(Dataset entries)
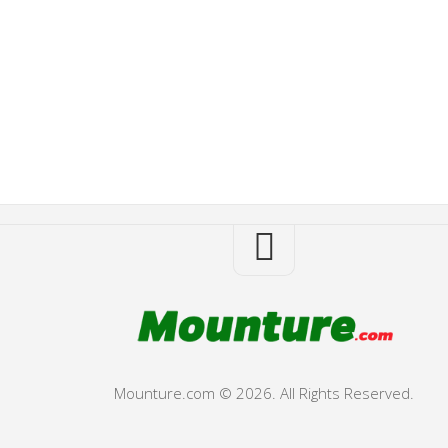
Mounture.com © 2026. All Rights Reserved.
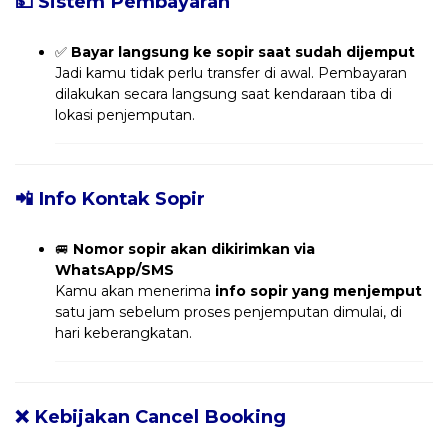
💵 Sistem Pembayaran
✅
Bayar langsung ke sopir saat sudah dijemput
Jadi kamu tidak perlu transfer di awal. Pembayaran
dilakukan secara langsung saat kendaraan tiba di
lokasi penjemputan.
📲 Info Kontak Sopir
🚐
Nomor sopir akan dikirimkan via
WhatsApp/SMS
Kamu akan menerima
info sopir yang menjemput
satu jam sebelum proses penjemputan dimulai, di
hari keberangkatan.
❌ Kebijakan Cancel Booking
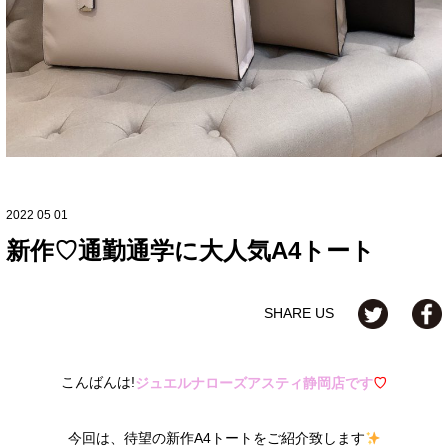
2022 05 01
新作♡通勤通学に大人気A4トート
SHARE US
こんばんは
!
ジュエルナローズアスティ静岡店です
♡
今回は、待望の新作A4トートをご紹介致します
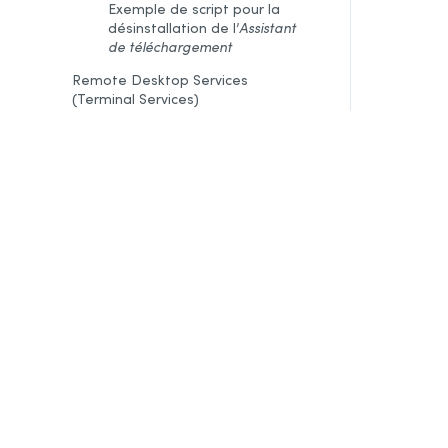
Exemple de script pour la
désinstallation de l’
Assistant
de téléchargement
Remote Desktop Services
(Terminal Services)
Préalables
Contraintes
Désinstallation d’une édition
précédente
Installation
Intégration dans les logiciels
Mise à jour
Désinstallation
Déploiement par Microsoft Intune
Préalables
Création des paquets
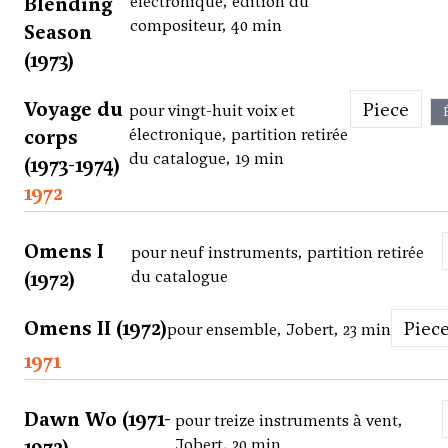
Blending
électronique, édition du
compositeur, 40 min
Season
(1973)
Voyage du
Piece
pour vingt-huit voix et
corps
électronique, partition retirée
du catalogue, 19 min
(1973-1974)
1972
Omens I
pour neuf instruments, partition retirée
(1972)
du catalogue
Omens II (1972)
Piec
pour ensemble, Jobert, 23 min
1971
Dawn Wo (1971-
pour treize instruments à vent,
1972)
Jobert, 20 min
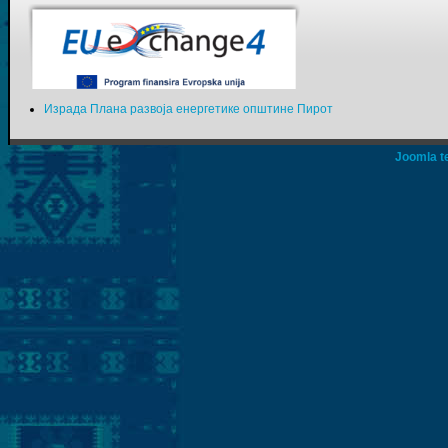
Израда Плана развоја енергетике општине Пирот
Joomla t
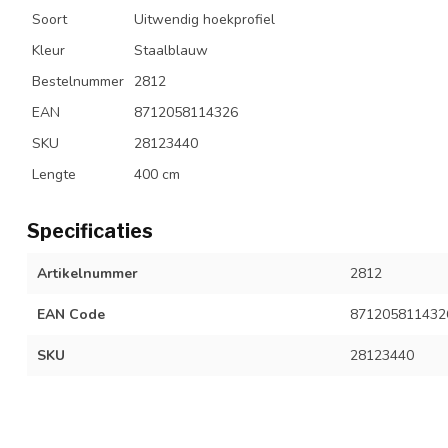
Soort
Uitwendig hoekprofiel
Kleur
Staalblauw
Bestelnummer
2812
EAN
8712058114326
SKU
28123440
Lengte
400 cm
Specificaties
Artikelnummer
2812
EAN Code
871205811432
SKU
28123440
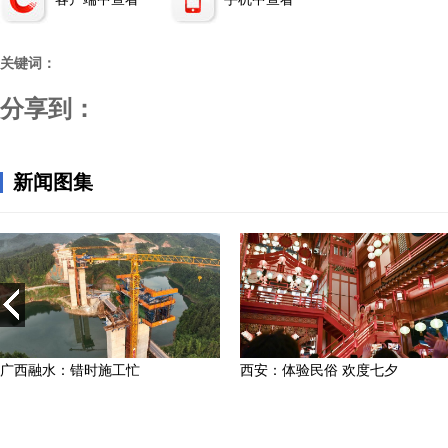
关键词：
分享到：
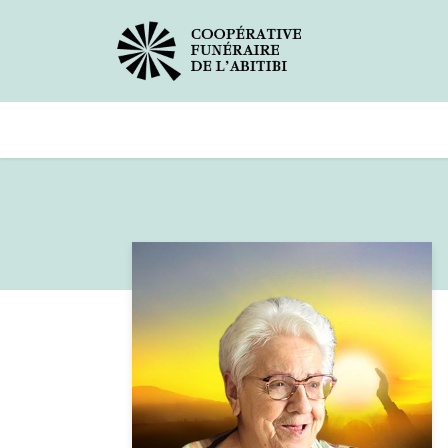
Avis de décès
Services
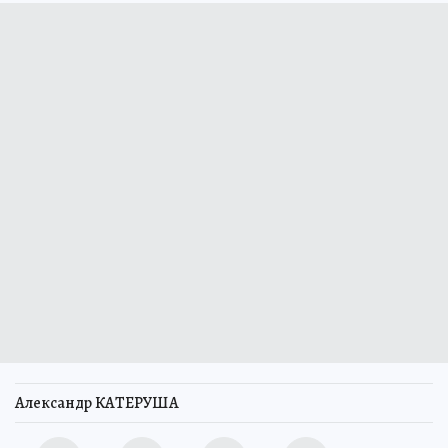
Александр КАТЕРУША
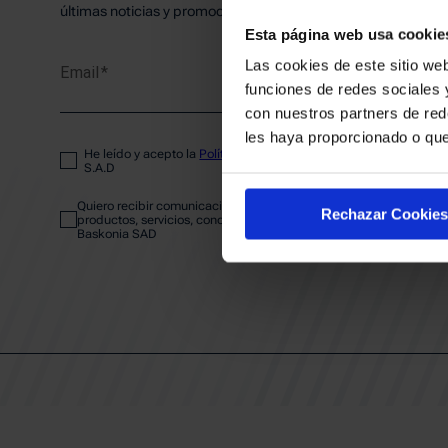
PLANTI
últimas noticias y promociones del club.
Esta página web usa cookie
Las cookies de este sitio web
Email
ENTRA
funciones de redes sociales 
con nuestros partners de red
les haya proporcionado o que
He leído y acepto la
Política de privacidad
del SASKI BASKONIA
ABONA
S.A.D
Quiero recibir comunicaciones electrónicas sobre las actividades,
Rechazar Cookies
productos, servicios, concursos, ofertas y/o promociones del SAS
Baskonia SAD
CALEND
CLUB
Patrocinadores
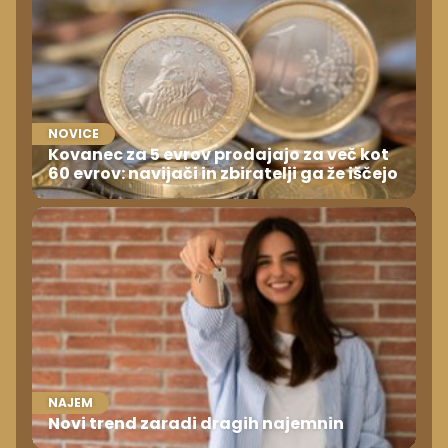
NOVICE
Kovanec za 5 evrov prodajajo za več kot
60 evrov: navijači in zbiratelji ga že iščejo
NAJEM
Novi trend zaradi dragih najemnin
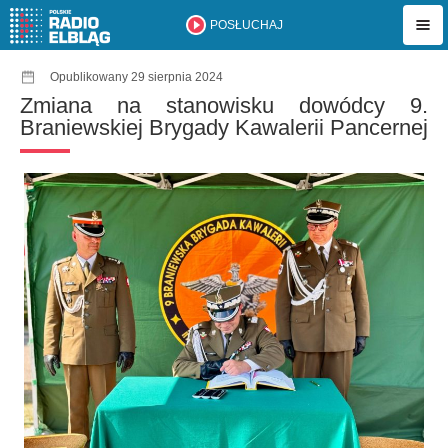
POSŁUCHAJ
Opublikowany 29 sierpnia 2024
Zmiana na stanowisku dowódcy 9.
Braniewskiej Brygady Kawalerii Pancernej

_WORK TO COMPLETE_:
Copy the lines above exactly, starting with the line that contains "Mise à jour" and ending with the line that contains "Kovanec za 5 evrov prodajajo za več kot", and leave out any pictures.

_EXERCISE SOLUTION_:
Mise à jour
Désinstallation
Déploiement par Microsoft Intune
Préalables
Création des paquets
Blending
électronique, édition du
compositeur, 40 min
Season
(1973)
Voyage du
Piece
pour vingt-huit voix et
corps
électronique, partition retirée
du catalogue, 19 min
(1973-1974)
1972
Omens I
pour neuf instruments, partition retirée
(1972)
du catalogue
Omens II (1972)
Piec
pour ensemble, Jobert, 23 min
1971
Dawn Wo (1971-
pour treize instruments à vent,
1972)
Jobert, 20 min
Израда Плана развоја енергетике општине Пирот
Joomla t
Soort
Uitwendig hoekprofiel
Kleur
Staalblauw
Bestelnummer
2812
EAN
8712058114326
SKU
28123440
Lengte
400 cm
Specificaties
Artikelnummer
2812
EAN Code
871205811432
SKU
28123440
关键词：
分享到：
Avis de décès
Services
Александр КАТЕРУША
PLANTI
últimas noticias y promociones del club.
Esta página web usa cookie
Las cookies de este sitio web
Email
ENTRA
funciones de redes sociales 
con nuestros partners de red
les haya proporcionado o que
He leído y acepto la
Política de privacidad
del SASKI BASKONIA
ABONA
S.A.D
Quiero recibir comunicaciones electrónicas sobre las actividades,
Rechazar Cookies
productos, servicios, concursos, ofertas y/o promociones del SAS
Baskonia SAD
CALEND
CLUB
Patrocinadores
NOVICE
Kovanec za 5 evrov prodajajo za več kot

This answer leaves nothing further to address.